Stored data
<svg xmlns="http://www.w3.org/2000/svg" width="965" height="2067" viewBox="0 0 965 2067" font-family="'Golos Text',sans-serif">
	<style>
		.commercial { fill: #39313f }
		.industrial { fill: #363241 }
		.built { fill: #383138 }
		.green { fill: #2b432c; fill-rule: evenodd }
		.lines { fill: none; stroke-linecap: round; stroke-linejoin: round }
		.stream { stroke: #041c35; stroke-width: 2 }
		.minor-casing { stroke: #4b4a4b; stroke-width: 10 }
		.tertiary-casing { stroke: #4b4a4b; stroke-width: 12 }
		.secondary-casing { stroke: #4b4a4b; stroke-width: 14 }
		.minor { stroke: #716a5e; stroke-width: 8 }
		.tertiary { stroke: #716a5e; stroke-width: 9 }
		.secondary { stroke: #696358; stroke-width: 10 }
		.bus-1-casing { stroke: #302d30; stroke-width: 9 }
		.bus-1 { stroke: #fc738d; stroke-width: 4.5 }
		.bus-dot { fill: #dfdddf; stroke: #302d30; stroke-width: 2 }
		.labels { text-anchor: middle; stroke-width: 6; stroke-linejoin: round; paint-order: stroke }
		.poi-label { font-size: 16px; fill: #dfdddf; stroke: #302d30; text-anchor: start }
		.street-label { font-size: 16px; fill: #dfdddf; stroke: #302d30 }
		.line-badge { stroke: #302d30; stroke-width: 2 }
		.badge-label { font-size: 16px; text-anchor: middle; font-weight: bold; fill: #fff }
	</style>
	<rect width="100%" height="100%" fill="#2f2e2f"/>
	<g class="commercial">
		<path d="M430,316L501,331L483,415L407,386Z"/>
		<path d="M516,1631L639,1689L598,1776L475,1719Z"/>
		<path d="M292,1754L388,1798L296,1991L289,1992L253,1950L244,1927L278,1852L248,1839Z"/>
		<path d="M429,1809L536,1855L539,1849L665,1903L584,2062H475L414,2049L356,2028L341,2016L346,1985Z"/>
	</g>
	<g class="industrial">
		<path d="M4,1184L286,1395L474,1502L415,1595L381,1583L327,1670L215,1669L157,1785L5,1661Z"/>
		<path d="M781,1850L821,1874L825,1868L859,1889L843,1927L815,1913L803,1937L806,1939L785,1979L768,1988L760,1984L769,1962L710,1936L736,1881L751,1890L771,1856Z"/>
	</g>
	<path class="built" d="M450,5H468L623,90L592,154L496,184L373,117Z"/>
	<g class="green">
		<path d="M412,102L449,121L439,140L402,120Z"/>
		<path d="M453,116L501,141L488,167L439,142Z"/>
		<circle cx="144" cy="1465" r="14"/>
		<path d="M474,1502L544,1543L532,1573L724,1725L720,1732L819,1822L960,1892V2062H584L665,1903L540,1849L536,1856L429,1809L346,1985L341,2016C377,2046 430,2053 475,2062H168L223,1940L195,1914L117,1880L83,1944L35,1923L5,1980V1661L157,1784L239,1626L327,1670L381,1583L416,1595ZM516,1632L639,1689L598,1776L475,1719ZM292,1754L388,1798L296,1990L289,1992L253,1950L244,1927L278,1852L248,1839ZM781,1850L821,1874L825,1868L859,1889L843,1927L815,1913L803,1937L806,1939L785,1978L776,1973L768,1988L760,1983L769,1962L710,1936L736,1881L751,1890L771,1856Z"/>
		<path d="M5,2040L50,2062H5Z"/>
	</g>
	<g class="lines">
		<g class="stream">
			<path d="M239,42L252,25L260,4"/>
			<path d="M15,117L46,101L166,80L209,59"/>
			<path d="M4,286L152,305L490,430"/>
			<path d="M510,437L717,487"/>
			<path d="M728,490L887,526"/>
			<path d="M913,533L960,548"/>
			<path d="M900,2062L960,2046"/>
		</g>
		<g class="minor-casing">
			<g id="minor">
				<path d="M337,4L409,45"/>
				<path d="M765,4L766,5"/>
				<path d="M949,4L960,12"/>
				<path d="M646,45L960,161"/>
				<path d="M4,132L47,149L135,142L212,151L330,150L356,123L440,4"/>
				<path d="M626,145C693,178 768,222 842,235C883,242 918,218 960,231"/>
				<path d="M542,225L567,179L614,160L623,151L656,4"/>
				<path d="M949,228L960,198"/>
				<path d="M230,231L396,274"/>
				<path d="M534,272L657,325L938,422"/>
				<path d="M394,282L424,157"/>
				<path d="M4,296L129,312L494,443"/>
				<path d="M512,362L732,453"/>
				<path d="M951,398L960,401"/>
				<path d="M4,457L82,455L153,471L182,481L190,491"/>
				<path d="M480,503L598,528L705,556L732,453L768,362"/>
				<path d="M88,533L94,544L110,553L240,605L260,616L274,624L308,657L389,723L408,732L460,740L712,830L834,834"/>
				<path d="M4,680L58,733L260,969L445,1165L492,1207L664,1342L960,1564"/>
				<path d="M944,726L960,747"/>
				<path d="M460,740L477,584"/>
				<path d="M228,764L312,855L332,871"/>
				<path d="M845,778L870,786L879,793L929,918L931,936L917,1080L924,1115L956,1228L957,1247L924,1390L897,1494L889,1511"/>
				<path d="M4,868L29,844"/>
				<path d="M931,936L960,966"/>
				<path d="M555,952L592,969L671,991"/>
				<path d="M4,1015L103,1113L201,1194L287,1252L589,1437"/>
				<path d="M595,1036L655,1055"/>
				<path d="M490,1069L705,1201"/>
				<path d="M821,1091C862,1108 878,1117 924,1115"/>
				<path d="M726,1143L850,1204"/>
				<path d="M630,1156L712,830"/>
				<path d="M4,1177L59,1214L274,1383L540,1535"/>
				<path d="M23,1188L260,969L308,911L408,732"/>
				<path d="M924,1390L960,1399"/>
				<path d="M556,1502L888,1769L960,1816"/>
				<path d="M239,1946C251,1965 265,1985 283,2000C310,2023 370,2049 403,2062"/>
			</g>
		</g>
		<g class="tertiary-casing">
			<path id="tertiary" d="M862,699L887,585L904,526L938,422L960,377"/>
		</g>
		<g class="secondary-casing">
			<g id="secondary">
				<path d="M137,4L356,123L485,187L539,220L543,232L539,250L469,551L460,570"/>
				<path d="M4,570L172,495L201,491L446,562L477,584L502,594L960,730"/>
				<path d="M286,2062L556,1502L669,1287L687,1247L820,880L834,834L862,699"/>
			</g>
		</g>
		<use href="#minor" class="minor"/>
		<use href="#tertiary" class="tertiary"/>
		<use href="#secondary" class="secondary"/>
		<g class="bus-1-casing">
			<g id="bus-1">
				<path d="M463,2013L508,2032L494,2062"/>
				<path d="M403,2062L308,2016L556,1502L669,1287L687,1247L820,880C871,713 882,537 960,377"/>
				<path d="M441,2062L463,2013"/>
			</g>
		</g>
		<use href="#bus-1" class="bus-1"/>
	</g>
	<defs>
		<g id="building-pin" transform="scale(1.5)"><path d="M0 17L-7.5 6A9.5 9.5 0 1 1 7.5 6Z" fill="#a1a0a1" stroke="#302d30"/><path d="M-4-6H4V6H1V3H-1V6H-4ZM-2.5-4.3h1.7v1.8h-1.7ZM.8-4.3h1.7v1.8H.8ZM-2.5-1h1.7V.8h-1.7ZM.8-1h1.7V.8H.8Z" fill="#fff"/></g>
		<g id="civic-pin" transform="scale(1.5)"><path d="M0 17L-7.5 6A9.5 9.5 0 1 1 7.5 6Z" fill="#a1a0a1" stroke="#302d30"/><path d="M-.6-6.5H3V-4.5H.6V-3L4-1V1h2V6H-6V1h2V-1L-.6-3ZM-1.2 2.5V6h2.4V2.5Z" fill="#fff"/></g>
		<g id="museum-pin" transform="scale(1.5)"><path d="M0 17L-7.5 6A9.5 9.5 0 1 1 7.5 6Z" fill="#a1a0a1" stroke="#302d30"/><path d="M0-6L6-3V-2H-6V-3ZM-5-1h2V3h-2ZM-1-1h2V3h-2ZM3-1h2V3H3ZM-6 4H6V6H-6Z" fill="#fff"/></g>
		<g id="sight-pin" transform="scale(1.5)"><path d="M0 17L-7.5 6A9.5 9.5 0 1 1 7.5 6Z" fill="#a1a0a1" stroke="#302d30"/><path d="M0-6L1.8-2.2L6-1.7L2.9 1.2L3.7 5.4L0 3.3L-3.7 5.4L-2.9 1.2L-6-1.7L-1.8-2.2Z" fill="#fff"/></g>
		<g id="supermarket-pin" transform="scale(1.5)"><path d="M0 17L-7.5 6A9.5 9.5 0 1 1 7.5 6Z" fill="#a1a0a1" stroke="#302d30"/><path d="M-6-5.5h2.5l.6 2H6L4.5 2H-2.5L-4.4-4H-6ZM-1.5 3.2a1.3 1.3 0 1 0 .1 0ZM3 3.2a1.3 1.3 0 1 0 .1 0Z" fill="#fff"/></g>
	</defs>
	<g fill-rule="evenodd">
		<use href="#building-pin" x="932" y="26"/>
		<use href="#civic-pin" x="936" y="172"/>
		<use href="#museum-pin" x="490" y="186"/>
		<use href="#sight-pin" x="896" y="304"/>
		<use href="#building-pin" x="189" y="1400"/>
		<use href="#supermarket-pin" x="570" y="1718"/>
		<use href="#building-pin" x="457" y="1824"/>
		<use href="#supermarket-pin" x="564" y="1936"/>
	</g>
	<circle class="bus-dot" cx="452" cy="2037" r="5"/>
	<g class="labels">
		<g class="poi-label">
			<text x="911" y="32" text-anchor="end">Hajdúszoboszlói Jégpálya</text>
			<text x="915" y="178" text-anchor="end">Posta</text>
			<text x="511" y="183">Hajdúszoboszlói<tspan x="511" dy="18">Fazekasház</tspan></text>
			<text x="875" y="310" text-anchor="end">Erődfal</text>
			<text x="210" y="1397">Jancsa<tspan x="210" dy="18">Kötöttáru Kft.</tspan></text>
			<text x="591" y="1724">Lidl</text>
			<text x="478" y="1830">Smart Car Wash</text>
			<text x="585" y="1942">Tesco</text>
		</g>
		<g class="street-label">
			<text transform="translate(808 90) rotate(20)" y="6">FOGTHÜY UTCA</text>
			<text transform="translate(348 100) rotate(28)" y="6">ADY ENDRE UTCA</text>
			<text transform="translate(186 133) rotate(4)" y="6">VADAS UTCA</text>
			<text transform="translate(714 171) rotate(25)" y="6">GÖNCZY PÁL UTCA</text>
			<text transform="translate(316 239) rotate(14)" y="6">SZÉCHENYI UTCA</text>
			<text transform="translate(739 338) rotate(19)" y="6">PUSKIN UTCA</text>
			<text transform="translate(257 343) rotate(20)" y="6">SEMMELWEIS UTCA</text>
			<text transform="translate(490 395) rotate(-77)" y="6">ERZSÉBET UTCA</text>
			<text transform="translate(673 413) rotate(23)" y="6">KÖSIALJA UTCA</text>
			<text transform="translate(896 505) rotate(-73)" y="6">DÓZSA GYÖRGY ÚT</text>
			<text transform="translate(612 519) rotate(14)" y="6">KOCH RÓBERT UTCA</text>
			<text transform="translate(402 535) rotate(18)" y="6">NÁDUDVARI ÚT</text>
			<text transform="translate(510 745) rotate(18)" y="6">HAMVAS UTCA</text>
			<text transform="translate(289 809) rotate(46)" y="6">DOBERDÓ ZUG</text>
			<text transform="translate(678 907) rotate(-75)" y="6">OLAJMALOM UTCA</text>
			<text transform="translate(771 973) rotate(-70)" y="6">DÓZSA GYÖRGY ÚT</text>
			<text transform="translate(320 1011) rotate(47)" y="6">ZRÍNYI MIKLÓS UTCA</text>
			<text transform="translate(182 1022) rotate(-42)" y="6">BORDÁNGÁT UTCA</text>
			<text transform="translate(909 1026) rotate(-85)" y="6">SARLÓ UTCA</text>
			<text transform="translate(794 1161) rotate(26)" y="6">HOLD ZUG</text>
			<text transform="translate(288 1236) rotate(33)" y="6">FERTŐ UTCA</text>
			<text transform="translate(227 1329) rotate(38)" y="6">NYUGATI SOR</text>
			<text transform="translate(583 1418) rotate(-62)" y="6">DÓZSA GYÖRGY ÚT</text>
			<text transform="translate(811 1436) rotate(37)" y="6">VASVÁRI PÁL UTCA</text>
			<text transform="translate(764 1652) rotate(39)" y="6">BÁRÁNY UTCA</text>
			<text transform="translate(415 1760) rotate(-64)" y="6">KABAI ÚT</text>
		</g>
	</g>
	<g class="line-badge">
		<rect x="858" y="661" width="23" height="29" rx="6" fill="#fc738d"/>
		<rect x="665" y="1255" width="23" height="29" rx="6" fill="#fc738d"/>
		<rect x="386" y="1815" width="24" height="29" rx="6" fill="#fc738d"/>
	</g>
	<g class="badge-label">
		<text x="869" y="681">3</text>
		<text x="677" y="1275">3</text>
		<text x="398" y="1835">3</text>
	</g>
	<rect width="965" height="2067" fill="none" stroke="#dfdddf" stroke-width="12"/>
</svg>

# PROMPT
Extract all lines of the records above that include "DÓZSA".

# SOLUTION
			<text transform="translate(896 505) rotate(-73)" y="6">DÓZSA GYÖRGY ÚT</text>
			<text transform="translate(771 973) rotate(-70)" y="6">DÓZSA GYÖRGY ÚT</text>
			<text transform="translate(583 1418) rotate(-62)" y="6">DÓZSA GYÖRGY ÚT</text>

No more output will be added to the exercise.